Data provided:
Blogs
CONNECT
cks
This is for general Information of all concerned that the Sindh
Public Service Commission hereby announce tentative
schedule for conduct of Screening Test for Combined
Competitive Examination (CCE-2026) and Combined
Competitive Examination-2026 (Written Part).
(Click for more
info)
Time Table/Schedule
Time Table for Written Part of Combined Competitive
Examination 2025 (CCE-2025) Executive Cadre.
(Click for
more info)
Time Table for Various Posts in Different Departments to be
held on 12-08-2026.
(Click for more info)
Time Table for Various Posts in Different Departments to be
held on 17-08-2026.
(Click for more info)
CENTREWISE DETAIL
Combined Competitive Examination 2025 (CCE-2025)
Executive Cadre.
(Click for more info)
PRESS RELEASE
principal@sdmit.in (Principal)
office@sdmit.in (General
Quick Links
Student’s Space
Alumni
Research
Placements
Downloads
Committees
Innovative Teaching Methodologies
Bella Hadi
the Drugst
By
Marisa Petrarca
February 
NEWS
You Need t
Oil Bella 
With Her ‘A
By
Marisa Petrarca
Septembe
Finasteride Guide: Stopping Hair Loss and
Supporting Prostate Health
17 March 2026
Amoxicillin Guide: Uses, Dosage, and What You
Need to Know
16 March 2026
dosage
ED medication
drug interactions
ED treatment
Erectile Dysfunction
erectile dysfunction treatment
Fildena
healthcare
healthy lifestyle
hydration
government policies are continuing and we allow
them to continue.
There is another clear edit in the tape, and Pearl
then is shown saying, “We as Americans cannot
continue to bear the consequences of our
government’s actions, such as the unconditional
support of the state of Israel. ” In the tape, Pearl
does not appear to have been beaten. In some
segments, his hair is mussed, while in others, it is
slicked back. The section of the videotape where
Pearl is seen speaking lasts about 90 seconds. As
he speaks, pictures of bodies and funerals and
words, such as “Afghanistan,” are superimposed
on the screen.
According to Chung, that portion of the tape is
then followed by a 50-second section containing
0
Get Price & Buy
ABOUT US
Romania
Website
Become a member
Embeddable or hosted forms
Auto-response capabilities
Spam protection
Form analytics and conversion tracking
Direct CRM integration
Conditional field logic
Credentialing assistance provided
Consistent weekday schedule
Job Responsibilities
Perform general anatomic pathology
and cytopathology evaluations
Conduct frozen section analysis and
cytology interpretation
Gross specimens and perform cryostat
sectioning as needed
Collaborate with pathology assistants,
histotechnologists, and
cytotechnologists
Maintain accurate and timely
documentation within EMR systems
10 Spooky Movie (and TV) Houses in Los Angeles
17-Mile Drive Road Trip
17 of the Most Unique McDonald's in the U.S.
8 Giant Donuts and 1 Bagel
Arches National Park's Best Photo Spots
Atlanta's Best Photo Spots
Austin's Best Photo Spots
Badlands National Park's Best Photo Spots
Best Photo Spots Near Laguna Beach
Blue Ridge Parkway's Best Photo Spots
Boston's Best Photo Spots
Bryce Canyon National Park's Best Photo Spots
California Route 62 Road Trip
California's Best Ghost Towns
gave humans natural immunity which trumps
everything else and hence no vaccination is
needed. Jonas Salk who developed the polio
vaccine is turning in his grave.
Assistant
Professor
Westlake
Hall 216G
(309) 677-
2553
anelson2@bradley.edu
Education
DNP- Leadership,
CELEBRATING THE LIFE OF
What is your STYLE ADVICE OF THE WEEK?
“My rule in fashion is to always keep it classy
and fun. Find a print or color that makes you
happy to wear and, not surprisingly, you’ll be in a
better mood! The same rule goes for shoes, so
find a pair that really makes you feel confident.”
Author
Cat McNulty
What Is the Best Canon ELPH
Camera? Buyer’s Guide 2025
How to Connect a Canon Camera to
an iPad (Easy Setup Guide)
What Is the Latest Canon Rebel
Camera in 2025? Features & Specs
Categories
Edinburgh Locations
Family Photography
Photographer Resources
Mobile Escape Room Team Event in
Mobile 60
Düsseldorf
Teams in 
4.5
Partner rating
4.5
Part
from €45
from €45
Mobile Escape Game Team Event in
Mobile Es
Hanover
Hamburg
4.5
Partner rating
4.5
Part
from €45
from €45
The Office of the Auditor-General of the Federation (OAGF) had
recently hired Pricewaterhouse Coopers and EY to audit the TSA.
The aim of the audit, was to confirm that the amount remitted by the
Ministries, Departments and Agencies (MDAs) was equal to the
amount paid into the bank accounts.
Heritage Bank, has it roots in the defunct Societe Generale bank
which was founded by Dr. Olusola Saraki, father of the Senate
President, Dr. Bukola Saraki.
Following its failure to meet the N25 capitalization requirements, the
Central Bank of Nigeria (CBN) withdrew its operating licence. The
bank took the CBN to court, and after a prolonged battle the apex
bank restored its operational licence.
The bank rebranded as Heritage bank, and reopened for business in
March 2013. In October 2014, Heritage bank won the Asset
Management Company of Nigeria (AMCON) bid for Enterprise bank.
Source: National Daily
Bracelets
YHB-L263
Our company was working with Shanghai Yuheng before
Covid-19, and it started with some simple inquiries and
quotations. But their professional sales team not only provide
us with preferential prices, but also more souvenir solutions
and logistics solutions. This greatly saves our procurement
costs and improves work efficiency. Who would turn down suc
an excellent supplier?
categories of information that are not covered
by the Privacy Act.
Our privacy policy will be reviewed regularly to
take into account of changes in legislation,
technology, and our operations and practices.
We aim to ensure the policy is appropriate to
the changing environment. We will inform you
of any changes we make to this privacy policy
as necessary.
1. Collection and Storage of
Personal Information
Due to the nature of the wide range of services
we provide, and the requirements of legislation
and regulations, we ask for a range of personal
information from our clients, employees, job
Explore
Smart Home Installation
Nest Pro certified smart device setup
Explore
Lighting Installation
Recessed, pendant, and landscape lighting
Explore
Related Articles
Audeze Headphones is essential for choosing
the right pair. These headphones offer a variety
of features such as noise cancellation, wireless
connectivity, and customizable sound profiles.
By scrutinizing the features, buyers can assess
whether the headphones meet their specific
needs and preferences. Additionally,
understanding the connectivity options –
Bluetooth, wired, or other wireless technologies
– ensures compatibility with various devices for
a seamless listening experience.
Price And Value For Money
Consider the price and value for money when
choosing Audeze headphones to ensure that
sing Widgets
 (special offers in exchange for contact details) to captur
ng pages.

Exercise directions:
Among the records, find every line holding the word "meet" and copy it.

Solution to this task:
Following its failure to meet the N25 capitalization requirements, the
whether the headphones meet their specific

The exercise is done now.